The program generates a term that expresses the logic of the accepted sentences. The program below includes the DCG to parse both of these sentences.

:- op(910,xfy,&).
:- op(920,xfy,=>).
:- op(930,xfy,:).

sentence(P) --> noun_phrase(X,P1,P), verb_phrase(X,P1).

noun_phrase(X,P1,P) -->
    determiner(X,P2,P1,P),
    noun(X,P3),
    rel_clause(X,P3,P2).
noun_phrase(X,P,P) --> name(X).

rel_clause(X,P1,P1&P2) --> [that],   verb_phrase(X,P2).
rel_clause(_,P,P) --> [].

verb_phrase(X,P) -->
    trans_verb(X,Y,P1),
    noun_phrase(Y,P1,P).
verb_phrase(X,P) -->
    intrans_verb(X,P).

trans_verb(X,Y,loves(X,Y)) --> [loves].

intrans_verb(X,lives(X)) --> [lives].

determiner(X,P1,P2, all(X):P1=>P2) -->     [every].
determiner(X,P1,P2, exists(X):P1&P2) -->   [a].

noun(X,man(X)) --> [man].
noun(X,woman(X)) --> [woman].

name(john) --> [john].
name(mary) --> [mary].

By supplying phrases to the sentence predicate, you can discover the logic connected with the phrases:

?- sentence(X,[john,loves,mary],[]).
X = loves(john,mary)
yes

?- sentence(X,[every,man,that,lives,loves,a,woman],[]).
X = all(A) : (man(A) & lives(A)) => exists(B) : woman(B) & loves(A,B)
yes

In this example DCG, the last argument in the phrase specifies the meaning of the phrase.

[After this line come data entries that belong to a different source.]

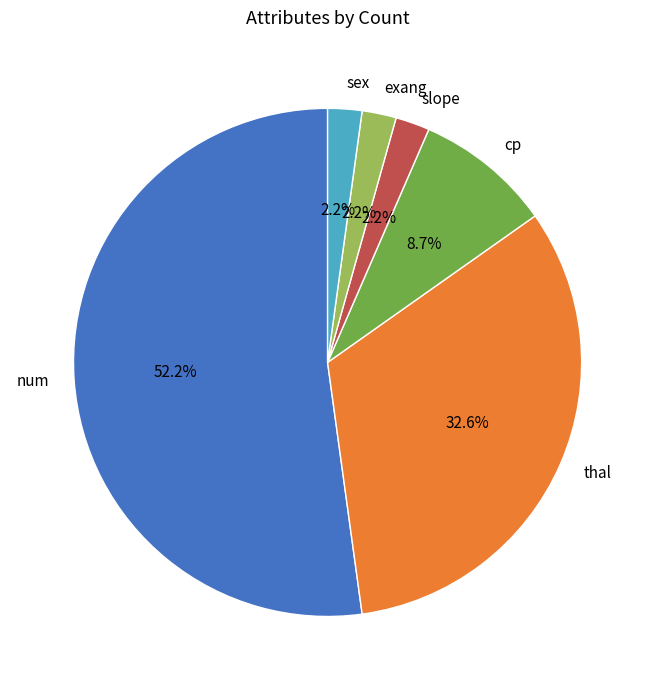

How many slices are in this pie chart?

6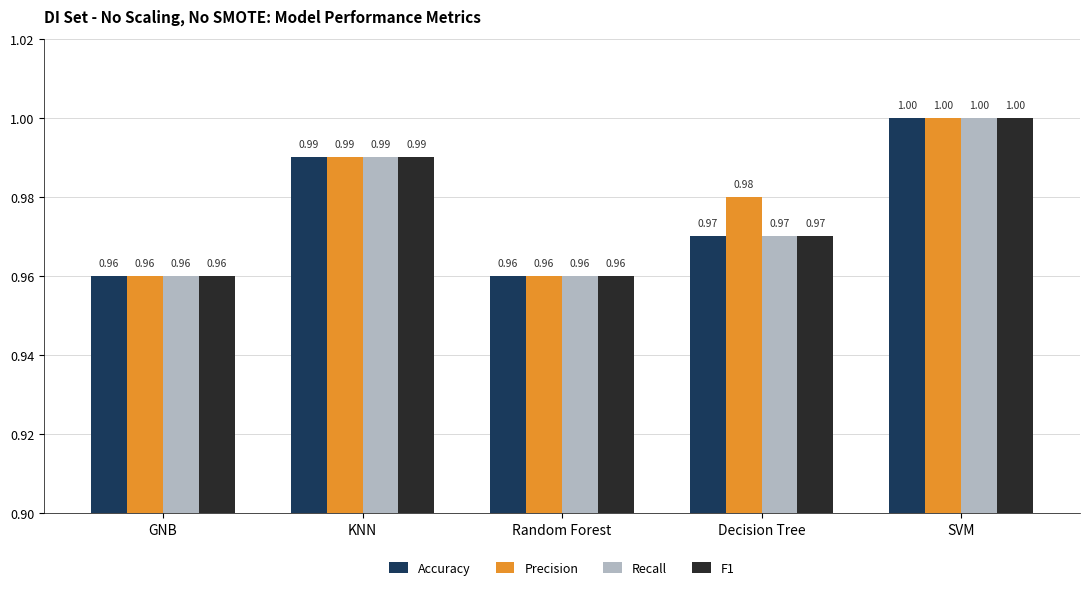

Is the value of Recall at GNB greater than the value of Precision at Decision Tree?

No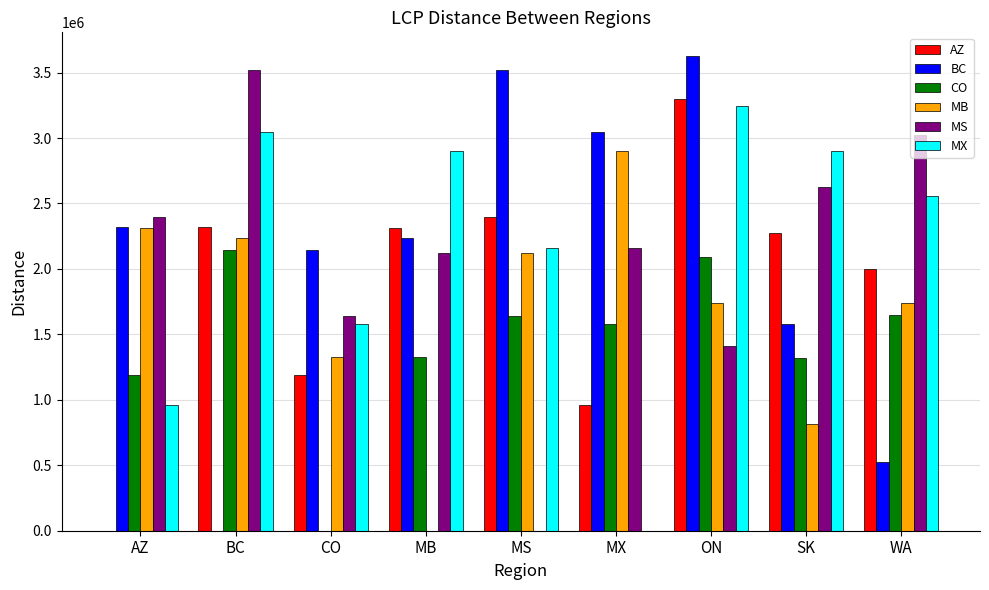

What is the sum of the CO values at BC and MB?

3470914.1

The meaning of the phrase can also depend on other factors, provided by other arguments in the program. For example, the verb lives represents lives(X) where X stands for a person who lives. The verb lives does not mean anything outside of the context of someone who lives. In other words, neither the verb lives nor the value of X is of much use without the context in which both are used. As a result, the definition in this program says that for any X, when the verb is applied to X, the actual meaning is lives(X).